Teks yang Diberikan:
————

Jumat, 10 Agustus 2012

Islam di Indonesia Fase Kemerdekaan

BAB II
PEMBAHASAN

1.     Fase Sebelum Kemerdekaan

1)      Birokrasi Keagamaan
Oleh karena penyebaran Islam di Indonesia pertama-tama dilakukan oleh para pedagang, pertumbuhan komunitas Islam bermula di berbagai pelabuhan-pelabuhan penting di Sumatera, Jawa dan pulau lainnya. Keajaan-kerajaan Islam yang pertama berdiri   juga   di   daerah    pesisir.   Demikian juga   kerajaan   Samudera   Pasai, Aceh, Demak,Banten dan Cirebon, Ternate, dan Tidore. Dari sana kemudian, Islam menyebar ke daerah-daerah sekitar. Begitu pula yang terjadi di Sulawesi dan Kalimantan. Menjelang akhir abad ke-17, pengaruh Islam sudah hampir merata di berbagai wilayah penting di Nusantara.
Disamping merupakan pusat-pusat politik dan perdagangan, ibu kota kerajaan juga merupakan tempat berkumpul para ulama dan mubalig Islam. Ibn Batuthah menceritakan, sultan kerajaan Samudera Pasai, Sultan Al-Malik Al-Zahir, dikelilingi oleh ulama dan mubalig Islam, dan raja sendiri sangatt menggemari diskusi mengenai masalah-masalah keagamaan.[1]
Kedudukan ulama sebagai penasehat raja, terutama dalam keagamaan juga terdapat di kerajaan-kerajaan Islam lainnya.  Para ulama juga duduk dalam jabatan-jabatan keagamaan yang tingkat dan namanya berbeda-berbeda, antara satu daerah dengan daerah lainnya, pada umumnya disebut qadhli, meski dengan sialek yang berbeda. Tetapi, penerapan hokum Islam di satu kerajaan lebuh jelas dibandingkan dengan kerajaan lain. Yang terkuat di antaranya adalah Aceh dan Banten.[2]


2)      Ulama dan ilmu-ilmu keagamaan
Penyebarab dan pertumbuhan kebudayaan Islam di Indonesia terutama terletak dipundak para ulama. Paling tidak ada dua cara yang dilakukannya. Pertama, membentuk kader-kader ulama yang akan bertugas sebagai muballig ke daerah-daerah yang lebih luas. Kedua, melalui karya-karya yang tersebar diberbagai tempat yang jauh.[3] Karya-karya tersebut mencerminkan perkembangan pemikiran dan ilmu-ilmu keagamaan di Indonesia pada masa itu.

————

Deskripsi Latihan:
Periksa apakah setiap pernyataan berikut sesuai dengan teks yang diberikan di atas, lalu jawab ya atau tidak dan kutip kata-kata teks yang menentukan jawaban itu.
1. Penyebaran Islam di Indonesia pertama-tama dilakukan oleh para ulama.
2. Menjelang akhir abad ke-17, pengaruh Islam sudah hampir merata di wilayah penting Nusantara.
3. Penerapan hukum Islam yang terkuat terdapat di Demak dan Cirebon.

Data yang Diberikan:
————

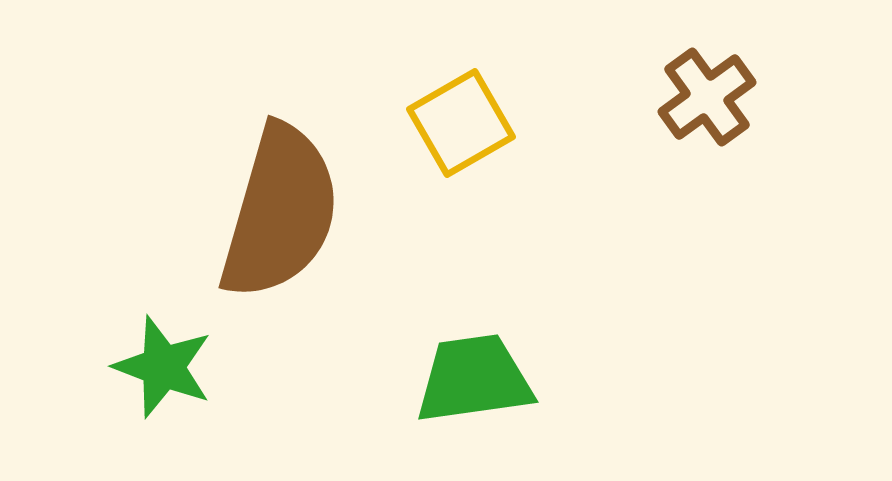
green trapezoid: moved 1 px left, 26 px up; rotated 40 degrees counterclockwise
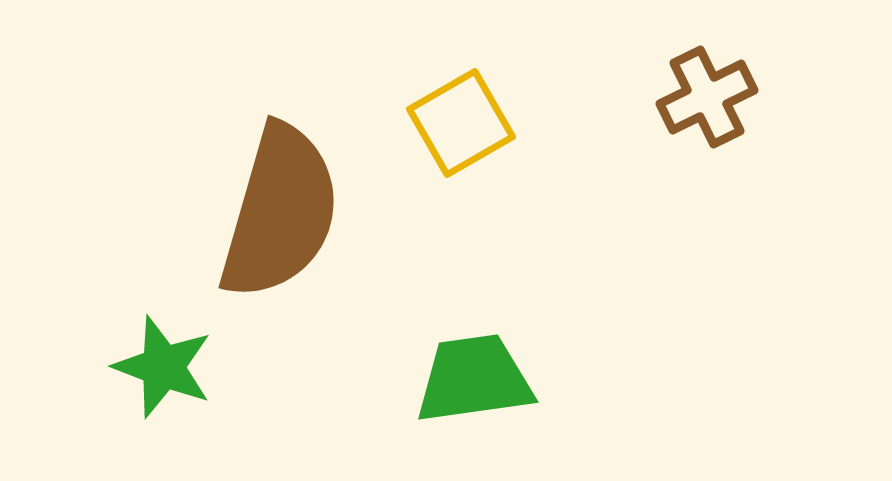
brown cross: rotated 10 degrees clockwise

————

Jawaban Latihan:
1. Tidak: "penyebaran Islam di Indonesia pertama-tama dilakukan oleh para pedagang"
2. Ya: "Menjelang akhir abad ke-17, pengaruh Islam sudah hampir merata di berbagai wilayah penting di Nusantara."
3. Tidak: "Yang terkuat di antaranya adalah Aceh dan Banten."